Retracing Ancient Jewish Threads
Gail Rothschild
The Three Fates famously spin, measure, and cut cosmic threads, which makes one of literature’s greatest scenes even more poignant in its reversal of that natural order. Penelope ingeniously outwits suitors hoping to usurp her husband Odysseus’s role when he doesn’t return from the Trojan War. Suspecting that her husband still lives, Penelope promises the nogoodniks eating and drinking away her estate that she will select a husband only after completing a mourning shroud. Each night, however, she surreptitiously unweaves the day’s work.
The deconstructionist act of unweaving is exactly how Brooklyn-based artist Gail Rothschild came to see her work after exhibiting four or five major sculptures a year at museums and universities across the country for years. Her projects, she says, tended to address the environment or feminist or labor history, and she tailored each piece for the particular community it was made for. But she came to question whether her views on art and social activism were correct and decided to seek answers in temporary solitary confinement in her studio — which, among other things, placed her on a path that would lead to mining Jewish history.
“The while stretched longer,” she says. “Also, I realized that most of what I had created had, out of necessity, been destroyed.” It being the early 1990s, the works weren’t documented online.
Re-reading Homer’s “Odyssey,” she started considering what exactly Penelope had been weaving: A shroud for her father-in-law Laertes. “But a plain weave shroud would never have taken three years to weave, and Penelope kept her suitors at bay for that long,” Rothschild says. “Penelope was an artist and she was weaving a narrative tapestry — a story-cloth. But, I asked myself, what was the story that Penelope was weaving?”
She decided Penelope was weaving her own story, which she told and retold, painted and erased continuously. So Rothschild cut sections of pages out of the book which referred to Penelope, and she printed them and interwove them in strips with sliced up sections of her own paintings. “I went far with the Penelope metaphor, even positing The Suitors as the myriad distractions that can keep an artist from her work,” she says.

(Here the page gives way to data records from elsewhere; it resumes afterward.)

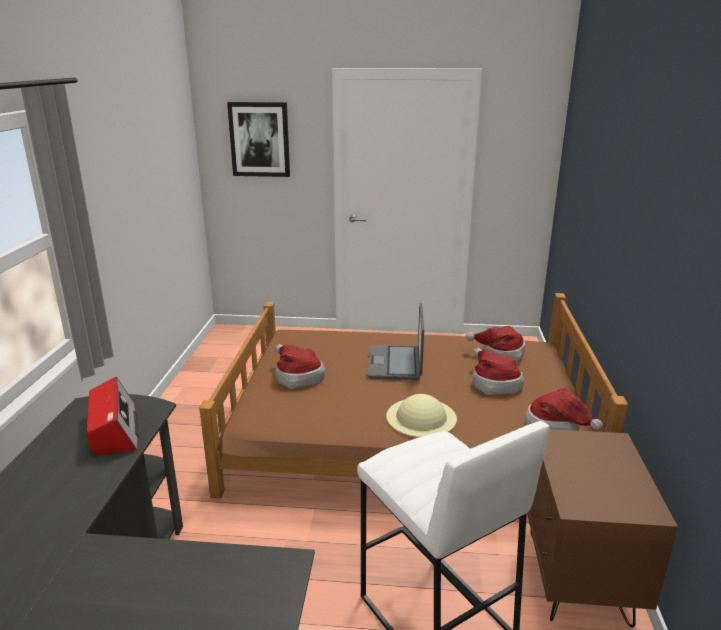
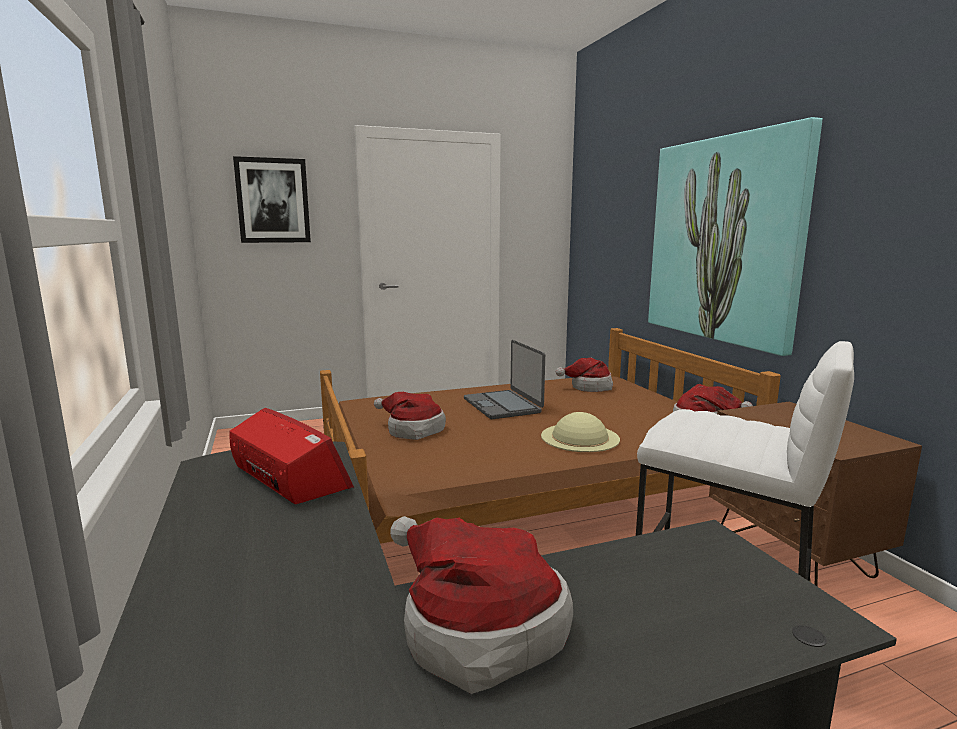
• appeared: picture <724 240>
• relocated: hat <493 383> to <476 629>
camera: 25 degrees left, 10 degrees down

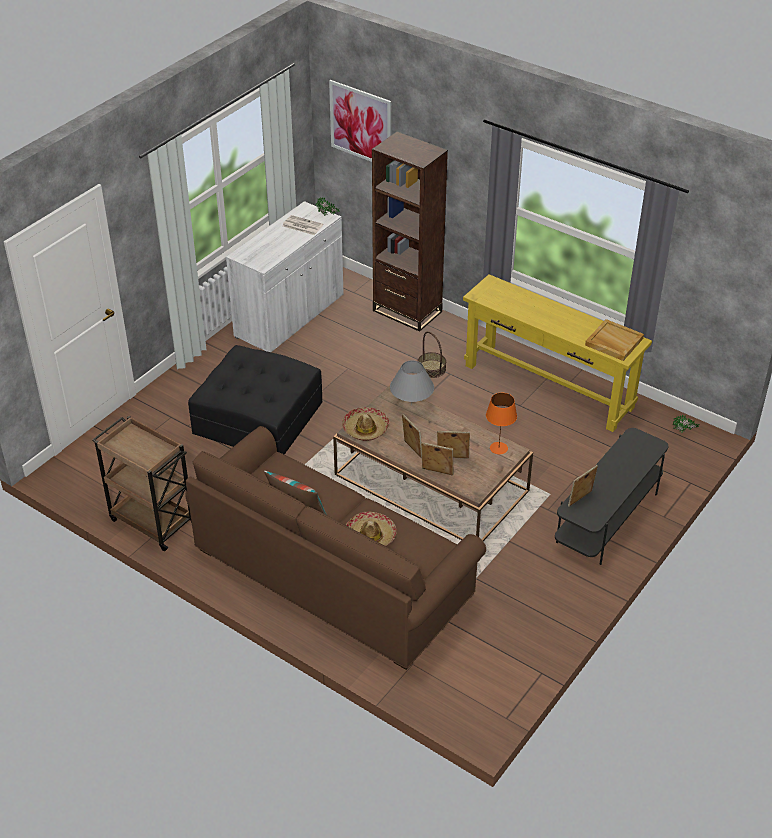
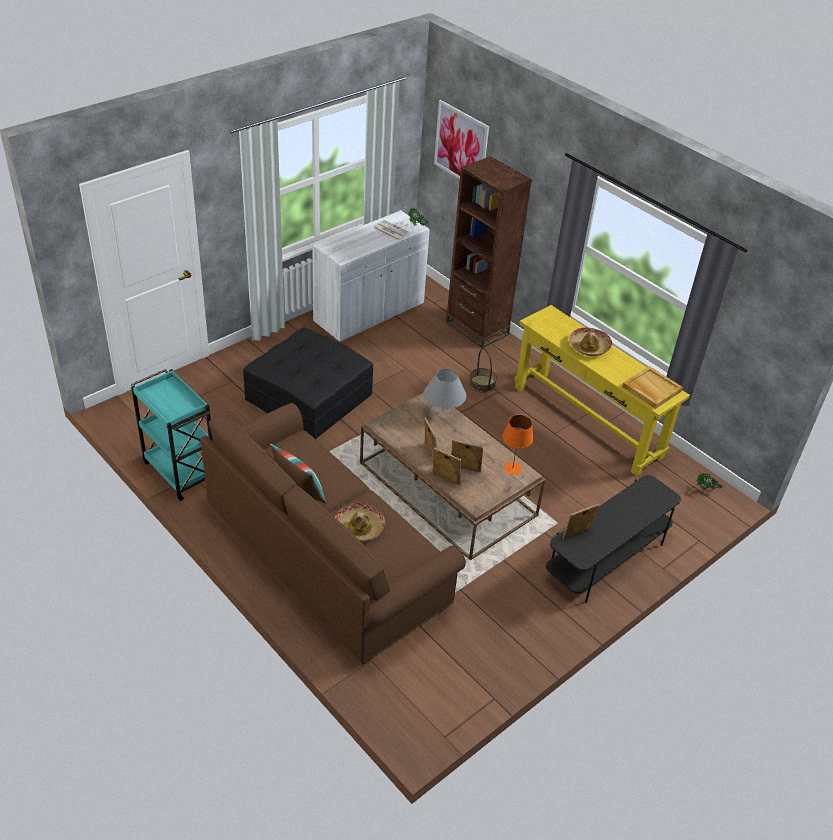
• relocated: hat <365 428> to <589 346>
• colour: brown cart <151 521> to turquoise cart <179 471>
camera: 10 degrees right, 0 degrees up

Soon she was creating works she called “fabrications,” which stretched knitted stitches into honeycomb patterns. Reading Elizabeth Wayland Barber’s 1995 book “Women’s Work: The First 20,000 Years,” Rothschild was drawn to a fuzzy photograph, whose label identified the cloth as the earliest on record, dated to the fifth millenium BCE Using the cloth as a model, she found she had to make and un-make it as she went along.
“After that drawing, I began to look for other models, in books, online, and at the Metropolitan Museum,” she says. “Crawling around on the floor in back corners of the Egyptian wing, I discovered fragments of mummy wrapping and the strangely evocative head cloth from Tutankhamun’s tomb.”
Studying ancient objects, she grew interested in the “pseudo skin” that the remaining cloth constituted, “carrying with it the memory of the body, and it too was on the way to complete deterioration.” Further online research led her to the cloth from the Qumran Caves, the location where the famous Dead Sea Scrolls were unearthed. Her series, according to a news release, draws upon Prussian blue threads from a 3,000-year-old head scarf of King Tut’s, a loincloth of pharaoh’s architect, and the “cloth wrappers that guarded the Dead Sea Scrolls,” which “appear as maps whose coastlines are decaying.”
“Something clicked,” she says. “The shapes of the tiny fragments were surely evocative, but their use — to protect the temple scroll — that truly hit a nerve.” Linen was expensive at the time, and unlike cotton, it was as “permanent as a textile could be,” she notes. “The Jewish community had used this fabric not for their bodies but for their sacred scroll, their Torah.”
The series, “Portraits of Ancient Linen” which opens Feb. 2 at the National Arts Club in New York (until Feb. 21), is the artist’s first to address her Jewish heritage. Raised in a progressive Jewish home, Rothschild says her family wasn’t observant “but believed strongly in the ethical aspect of Judaism, Tikkun olam, and making the world a better place.”
She also started the ancient linen series after losing both parents in a short period of time. “I was dealing very directly with the fragility of life and the impermanence of all things,” she says. “Each tiny fragment of linen, amplified to a heroic scale, has a life of its own.”
The artist, a rock climber, knows a bit about heroic scale. “The art of climbing requires an eye to minute detail – every groove, every imperfection in the otherwise perfect rock must be interpreted in order to navigate the terrain,” she says. “In my work, I navigate the imperfections of aged textiles.”
Negative spaces in the artwork became places to hang on to, as well as spaces that were fodder for exploration. “I climb through the work to deliver an experience both provocative and sublime,” Rothschild says. “I invite you to do the same.”